Directions -> Keyword search on "pnpm": report each line of the records that contains it.

Entries provided ->
========

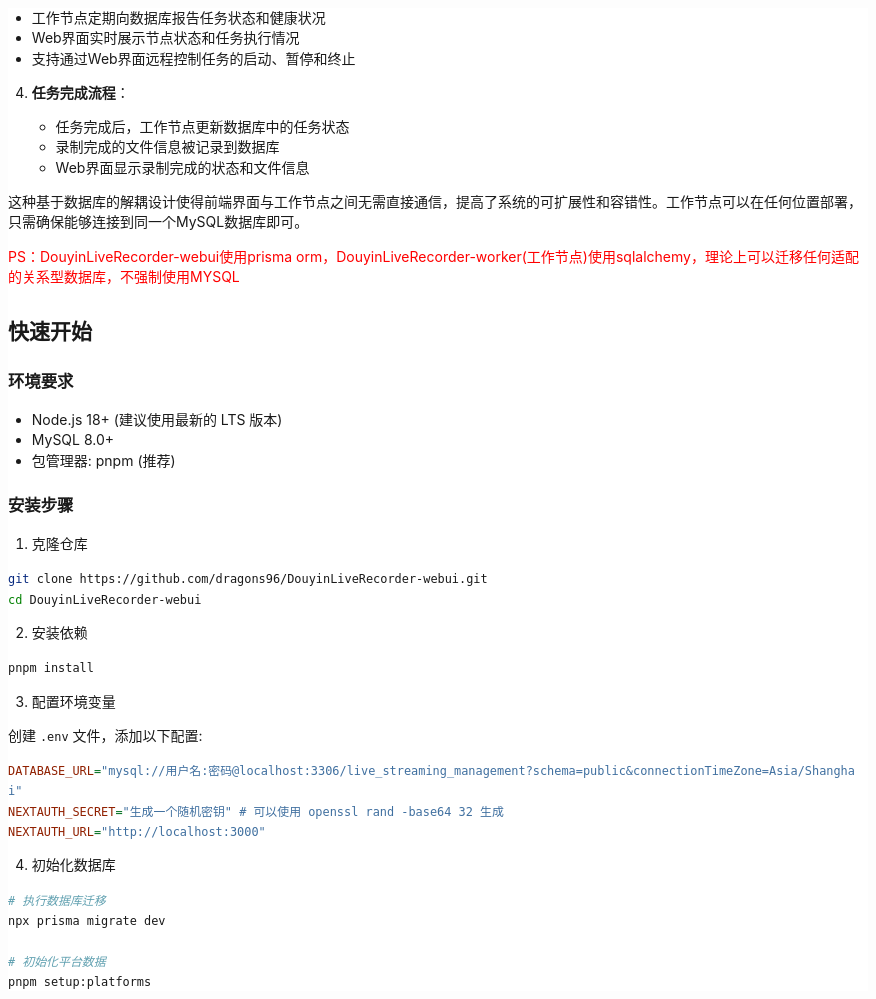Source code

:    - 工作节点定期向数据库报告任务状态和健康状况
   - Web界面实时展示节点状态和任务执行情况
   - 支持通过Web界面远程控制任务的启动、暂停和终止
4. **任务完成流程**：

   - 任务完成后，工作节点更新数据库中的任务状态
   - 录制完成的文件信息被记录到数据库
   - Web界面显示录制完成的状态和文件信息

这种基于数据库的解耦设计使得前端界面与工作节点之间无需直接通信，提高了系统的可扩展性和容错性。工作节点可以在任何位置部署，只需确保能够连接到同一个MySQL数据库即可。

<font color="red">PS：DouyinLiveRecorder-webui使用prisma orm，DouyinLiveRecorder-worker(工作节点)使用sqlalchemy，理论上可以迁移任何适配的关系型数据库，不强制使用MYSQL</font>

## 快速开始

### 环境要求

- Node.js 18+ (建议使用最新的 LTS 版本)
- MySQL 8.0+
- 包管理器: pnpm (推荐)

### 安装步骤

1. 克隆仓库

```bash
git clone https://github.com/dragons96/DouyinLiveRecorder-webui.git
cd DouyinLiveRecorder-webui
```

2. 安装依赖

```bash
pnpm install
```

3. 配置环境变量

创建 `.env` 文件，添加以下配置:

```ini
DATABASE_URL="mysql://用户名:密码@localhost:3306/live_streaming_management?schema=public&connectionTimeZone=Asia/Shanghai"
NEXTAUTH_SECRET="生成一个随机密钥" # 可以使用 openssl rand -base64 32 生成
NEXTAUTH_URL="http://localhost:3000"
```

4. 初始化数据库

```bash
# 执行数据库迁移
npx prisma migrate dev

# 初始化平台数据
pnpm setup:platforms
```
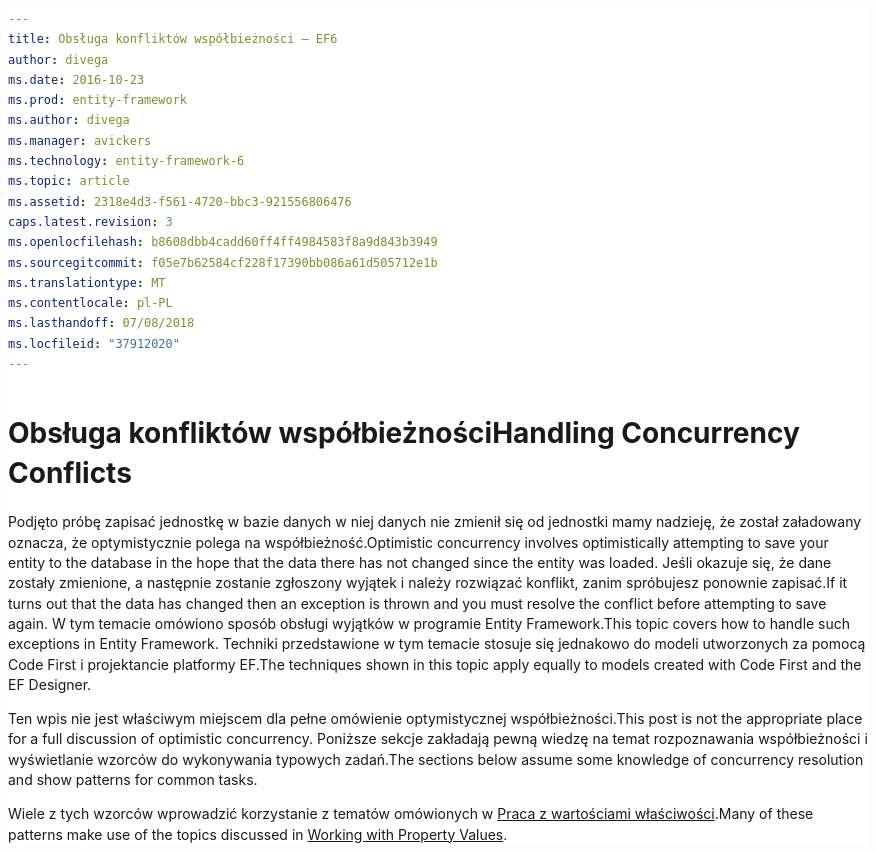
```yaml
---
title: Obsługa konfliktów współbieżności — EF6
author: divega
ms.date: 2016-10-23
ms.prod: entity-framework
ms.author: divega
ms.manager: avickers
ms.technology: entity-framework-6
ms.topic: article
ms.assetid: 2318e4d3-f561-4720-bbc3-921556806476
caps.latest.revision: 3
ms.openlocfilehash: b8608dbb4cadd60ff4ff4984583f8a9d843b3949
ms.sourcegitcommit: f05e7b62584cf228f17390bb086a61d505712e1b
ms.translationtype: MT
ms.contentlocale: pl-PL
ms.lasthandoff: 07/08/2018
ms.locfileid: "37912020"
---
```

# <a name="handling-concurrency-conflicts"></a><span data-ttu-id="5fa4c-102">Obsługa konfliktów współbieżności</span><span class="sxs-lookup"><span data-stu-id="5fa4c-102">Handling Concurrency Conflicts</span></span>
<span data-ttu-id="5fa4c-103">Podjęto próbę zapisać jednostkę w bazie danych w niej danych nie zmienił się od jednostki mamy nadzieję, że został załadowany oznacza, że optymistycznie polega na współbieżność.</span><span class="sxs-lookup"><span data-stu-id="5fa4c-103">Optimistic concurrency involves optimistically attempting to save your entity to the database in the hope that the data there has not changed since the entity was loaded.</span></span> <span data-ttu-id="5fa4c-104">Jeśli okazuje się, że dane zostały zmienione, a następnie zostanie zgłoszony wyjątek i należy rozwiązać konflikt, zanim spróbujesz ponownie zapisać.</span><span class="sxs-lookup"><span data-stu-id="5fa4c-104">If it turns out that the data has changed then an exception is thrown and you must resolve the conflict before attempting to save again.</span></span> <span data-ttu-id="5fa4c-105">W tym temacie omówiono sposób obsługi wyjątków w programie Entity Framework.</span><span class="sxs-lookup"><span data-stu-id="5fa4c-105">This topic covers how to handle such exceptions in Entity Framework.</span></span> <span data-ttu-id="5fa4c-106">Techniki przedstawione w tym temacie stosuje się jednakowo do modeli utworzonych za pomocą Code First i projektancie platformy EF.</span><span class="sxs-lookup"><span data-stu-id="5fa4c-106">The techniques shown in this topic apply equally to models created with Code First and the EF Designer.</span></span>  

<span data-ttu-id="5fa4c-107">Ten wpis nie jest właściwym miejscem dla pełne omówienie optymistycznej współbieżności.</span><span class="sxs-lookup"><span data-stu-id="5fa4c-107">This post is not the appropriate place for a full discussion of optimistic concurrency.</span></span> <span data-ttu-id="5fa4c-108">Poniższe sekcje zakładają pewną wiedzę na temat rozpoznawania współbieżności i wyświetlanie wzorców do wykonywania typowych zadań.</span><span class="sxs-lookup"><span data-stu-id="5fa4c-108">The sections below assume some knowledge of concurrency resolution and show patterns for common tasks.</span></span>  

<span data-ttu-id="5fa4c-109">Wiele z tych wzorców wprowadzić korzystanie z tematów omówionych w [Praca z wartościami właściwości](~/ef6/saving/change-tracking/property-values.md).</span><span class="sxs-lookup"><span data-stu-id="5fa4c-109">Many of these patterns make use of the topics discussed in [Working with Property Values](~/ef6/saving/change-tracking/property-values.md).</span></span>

========

Your solution ->
- 包管理器: pnpm (推荐)
pnpm install
pnpm setup:platforms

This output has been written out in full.